* **Yang Harus Dikerjakan**:
Kutip bagian tulisan tentang film KMGP yang diawali kata-kata "Dewasa ini, perkembangan" dan diakhiri kata-kata "disukai para penontonnya.".

Kamis, 28 Januari 2016

NILAI-NILAI RELIGIUS DALAM FILM KMGP

Dewasa ini, perkembangan film Islam mulai marak menghiasi bioskop-bioskop di seluruh Indonesia. Dimulai dari booming nan fenomenalnya film Ayat-ayat Cinta (2008), disusul Laskar Pelangi (2008), Ketik Cinta Bertasbih 1 &2 (2009), dan Sang Pencerah (2010) yang menjadikan film ini banyak ditonton dengan daftar penonton mencapai jutaan orang. Kemudian berlanjut ke film Perempuan Berkalung Sorban (2009), Hafalan Salat Delisah (2011), Negeri Lima Menara (2012), 99 Cahaya di Langit Eropa (2013), Assalamualaikum Beijing (2014), dan Surga yang Tidak Dirindukan (2015), yang menandakan bahwa film beraromakan Islam tak pernah surut dan banyak disukai para penontonnya.
Belum lama ini film Islam kembali tayang di bioskop yang sejak diwacanakan akan difilmkan sudah ditunggu-tunggu para penonton, yakni Ketika Mas Gagah Pergi (KMGP), sebuah film adaptasi dari cerpen dengan judul yang sama karya Helvy Tiana Rosa.
Film KMGP unjuk diri ambil bagian dalam semarak dakwah Islam lewat media film untuk membentengi umat Muslim dari gempuran budaya Barat dan perkembangan ilmu teknologi yang semakin canggih. Sebab zaman modern ini umat manusia, khususnya Muslim, terbuai dengan segala macam produk instan sehingga terlena dan lupa karena bahwa dirinya sedang terpengaruhi budaya asing. Karena itu, film Islam selain menjadi alternatif hiburan, juga sebagai ruang pengingat akan nilai-nilai agama agar iman umat Muslim semakin kokoh.
Film KMGP bercerita tentang tokoh Mas Gagah Perwira Pratama atau Mas Gagah berjuang memperbaiki diri dan lingkungannya dengan agama dari gempuran perkembangan zaman yang semakin pesat, terutama pergaulan bebas. Sejak ayahnya meninggal, Mas Gagah berupaya menjadi sosok pemimpin di rumah, terutama untuk adiknya Gita. Mas Gagah menjadi tulang punggung keluarga dengan bekerja menjadi model, pekerja lepas, dan lainnya, untuk membantu mamanya.
Namun, ketika Mas Gagah memutuskan pergi ke Ternate, Maluku, untuk urusan penelitian skrpisi. Mas Gagah sepulang dari Ternate menjadi pribadi yang berubah drastis setelah bertemu dengan Kiai Gufron. Mas Gagah menjadi pribadi tenang, berserah diri, rajin beribadah, dan menjauhi hidup bermewah-mewahan (hedonis). Akan tetapi, perubahan Mas Gagah tidak disukai Gita. Gita merasa perubahan Mas Gagah terlalu cepat dan janggal sehingga membuatnya muak dengan embel-embel agama.

* **Baris yang Diberikan**:
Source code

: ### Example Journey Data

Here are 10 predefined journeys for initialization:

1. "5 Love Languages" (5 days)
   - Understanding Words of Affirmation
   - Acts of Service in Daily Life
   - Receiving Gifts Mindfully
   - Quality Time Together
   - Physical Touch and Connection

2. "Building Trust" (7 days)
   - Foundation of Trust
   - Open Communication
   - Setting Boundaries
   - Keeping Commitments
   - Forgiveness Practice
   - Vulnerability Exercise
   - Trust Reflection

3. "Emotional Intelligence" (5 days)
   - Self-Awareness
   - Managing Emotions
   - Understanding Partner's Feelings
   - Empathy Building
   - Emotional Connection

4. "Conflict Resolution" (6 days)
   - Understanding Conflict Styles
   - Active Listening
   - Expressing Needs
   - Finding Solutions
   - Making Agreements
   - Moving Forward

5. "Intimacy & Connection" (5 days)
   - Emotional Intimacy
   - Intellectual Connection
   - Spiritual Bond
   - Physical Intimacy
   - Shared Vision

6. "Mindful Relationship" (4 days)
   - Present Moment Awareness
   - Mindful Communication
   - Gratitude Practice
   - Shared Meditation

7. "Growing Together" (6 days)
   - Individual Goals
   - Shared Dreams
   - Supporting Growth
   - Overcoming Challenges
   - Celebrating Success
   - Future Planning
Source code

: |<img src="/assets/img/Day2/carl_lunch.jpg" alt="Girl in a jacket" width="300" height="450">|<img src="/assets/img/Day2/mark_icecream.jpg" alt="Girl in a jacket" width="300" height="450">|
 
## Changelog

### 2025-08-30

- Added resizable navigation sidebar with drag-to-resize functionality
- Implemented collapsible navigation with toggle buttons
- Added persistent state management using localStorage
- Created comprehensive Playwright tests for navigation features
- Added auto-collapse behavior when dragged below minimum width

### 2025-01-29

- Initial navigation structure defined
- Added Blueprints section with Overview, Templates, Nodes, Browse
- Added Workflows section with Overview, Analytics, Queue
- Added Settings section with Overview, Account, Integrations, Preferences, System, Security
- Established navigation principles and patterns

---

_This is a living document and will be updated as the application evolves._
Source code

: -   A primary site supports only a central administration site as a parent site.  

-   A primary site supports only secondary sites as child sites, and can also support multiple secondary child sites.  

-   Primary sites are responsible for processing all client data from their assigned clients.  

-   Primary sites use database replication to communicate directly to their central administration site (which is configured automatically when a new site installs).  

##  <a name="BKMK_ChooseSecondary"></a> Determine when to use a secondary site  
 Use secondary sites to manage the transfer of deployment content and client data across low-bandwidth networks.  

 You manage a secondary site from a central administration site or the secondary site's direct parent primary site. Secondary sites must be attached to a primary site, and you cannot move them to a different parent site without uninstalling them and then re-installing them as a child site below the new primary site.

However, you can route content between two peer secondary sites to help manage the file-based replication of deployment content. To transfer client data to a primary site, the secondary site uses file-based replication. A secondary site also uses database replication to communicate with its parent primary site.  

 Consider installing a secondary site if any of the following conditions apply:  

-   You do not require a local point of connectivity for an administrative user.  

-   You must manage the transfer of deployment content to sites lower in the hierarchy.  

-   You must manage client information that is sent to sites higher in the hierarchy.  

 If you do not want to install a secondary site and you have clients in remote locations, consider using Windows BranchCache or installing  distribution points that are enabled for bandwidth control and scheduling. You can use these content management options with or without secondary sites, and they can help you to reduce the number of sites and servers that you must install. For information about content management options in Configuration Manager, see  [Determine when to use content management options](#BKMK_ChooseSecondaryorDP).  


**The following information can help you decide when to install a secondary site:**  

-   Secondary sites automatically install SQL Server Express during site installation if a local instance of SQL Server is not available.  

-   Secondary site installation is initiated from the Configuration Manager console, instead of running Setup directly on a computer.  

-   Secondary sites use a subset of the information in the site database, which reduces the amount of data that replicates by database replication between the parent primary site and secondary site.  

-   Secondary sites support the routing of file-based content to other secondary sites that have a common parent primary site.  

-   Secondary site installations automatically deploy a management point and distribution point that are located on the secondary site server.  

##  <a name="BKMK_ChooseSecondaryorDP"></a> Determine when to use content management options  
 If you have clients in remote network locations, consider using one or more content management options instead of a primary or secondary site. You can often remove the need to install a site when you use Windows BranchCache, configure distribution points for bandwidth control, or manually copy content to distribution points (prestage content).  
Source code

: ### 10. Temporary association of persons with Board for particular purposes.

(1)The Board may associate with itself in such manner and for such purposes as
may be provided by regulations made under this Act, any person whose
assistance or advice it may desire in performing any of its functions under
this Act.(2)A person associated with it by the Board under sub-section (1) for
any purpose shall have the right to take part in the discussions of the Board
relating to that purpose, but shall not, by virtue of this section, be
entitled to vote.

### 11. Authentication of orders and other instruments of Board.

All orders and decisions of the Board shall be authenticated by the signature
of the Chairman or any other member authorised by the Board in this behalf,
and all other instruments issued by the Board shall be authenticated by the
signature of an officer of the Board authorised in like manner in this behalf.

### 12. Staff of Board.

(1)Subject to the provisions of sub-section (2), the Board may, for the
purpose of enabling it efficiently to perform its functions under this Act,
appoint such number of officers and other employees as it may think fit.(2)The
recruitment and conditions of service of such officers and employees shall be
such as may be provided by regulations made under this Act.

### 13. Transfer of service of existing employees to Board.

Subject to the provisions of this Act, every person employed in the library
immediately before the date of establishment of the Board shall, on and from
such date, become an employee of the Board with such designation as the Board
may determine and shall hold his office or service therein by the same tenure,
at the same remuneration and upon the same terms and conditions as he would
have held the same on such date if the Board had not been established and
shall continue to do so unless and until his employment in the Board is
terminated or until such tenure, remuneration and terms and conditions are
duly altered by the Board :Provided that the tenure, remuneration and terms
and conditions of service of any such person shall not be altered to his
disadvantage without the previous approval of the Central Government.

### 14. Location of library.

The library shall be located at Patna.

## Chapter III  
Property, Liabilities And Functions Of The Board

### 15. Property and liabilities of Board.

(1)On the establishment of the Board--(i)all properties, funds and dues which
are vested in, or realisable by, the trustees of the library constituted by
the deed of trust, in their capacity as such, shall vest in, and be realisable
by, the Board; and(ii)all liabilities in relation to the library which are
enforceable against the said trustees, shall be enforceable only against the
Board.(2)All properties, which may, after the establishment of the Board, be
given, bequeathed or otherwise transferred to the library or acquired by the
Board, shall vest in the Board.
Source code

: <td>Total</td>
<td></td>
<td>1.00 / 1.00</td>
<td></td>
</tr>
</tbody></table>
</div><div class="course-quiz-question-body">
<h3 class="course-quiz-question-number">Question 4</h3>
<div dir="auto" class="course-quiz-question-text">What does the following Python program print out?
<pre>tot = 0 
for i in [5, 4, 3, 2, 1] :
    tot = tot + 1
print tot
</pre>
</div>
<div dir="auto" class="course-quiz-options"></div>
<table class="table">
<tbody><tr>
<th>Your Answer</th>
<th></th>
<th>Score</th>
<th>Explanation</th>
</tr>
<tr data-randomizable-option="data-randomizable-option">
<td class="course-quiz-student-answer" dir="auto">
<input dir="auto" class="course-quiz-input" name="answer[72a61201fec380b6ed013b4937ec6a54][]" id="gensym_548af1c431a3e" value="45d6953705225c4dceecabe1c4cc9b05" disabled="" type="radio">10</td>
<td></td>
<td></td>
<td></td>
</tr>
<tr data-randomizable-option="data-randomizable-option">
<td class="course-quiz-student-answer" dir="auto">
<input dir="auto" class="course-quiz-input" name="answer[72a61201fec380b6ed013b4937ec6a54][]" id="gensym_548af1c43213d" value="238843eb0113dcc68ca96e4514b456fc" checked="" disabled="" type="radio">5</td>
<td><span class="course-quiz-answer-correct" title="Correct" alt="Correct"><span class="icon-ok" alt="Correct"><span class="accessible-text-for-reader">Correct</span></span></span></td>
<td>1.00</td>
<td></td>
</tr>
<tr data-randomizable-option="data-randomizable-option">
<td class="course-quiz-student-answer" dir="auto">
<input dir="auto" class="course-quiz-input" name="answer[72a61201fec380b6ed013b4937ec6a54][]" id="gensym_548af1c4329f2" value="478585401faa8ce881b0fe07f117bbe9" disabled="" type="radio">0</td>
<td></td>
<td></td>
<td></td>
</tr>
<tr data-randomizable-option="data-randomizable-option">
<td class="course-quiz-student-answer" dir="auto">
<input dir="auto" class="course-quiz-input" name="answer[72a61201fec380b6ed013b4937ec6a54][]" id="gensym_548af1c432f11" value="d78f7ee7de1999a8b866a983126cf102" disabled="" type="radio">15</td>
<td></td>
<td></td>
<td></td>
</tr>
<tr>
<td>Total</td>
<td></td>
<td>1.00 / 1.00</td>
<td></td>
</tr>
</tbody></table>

* **Hasil Tugas**:
Dewasa ini, perkembangan film Islam mulai marak menghiasi bioskop-bioskop di seluruh Indonesia. Dimulai dari booming nan fenomenalnya film Ayat-ayat Cinta (2008), disusul Laskar Pelangi (2008), Ketik Cinta Bertasbih 1 &2 (2009), dan Sang Pencerah (2010) yang menjadikan film ini banyak ditonton dengan daftar penonton mencapai jutaan orang. Kemudian berlanjut ke film Perempuan Berkalung Sorban (2009), Hafalan Salat Delisah (2011), Negeri Lima Menara (2012), 99 Cahaya di Langit Eropa (2013), Assalamualaikum Beijing (2014), dan Surga yang Tidak Dirindukan (2015), yang menandakan bahwa film beraromakan Islam tak pernah surut dan banyak disukai para penontonnya.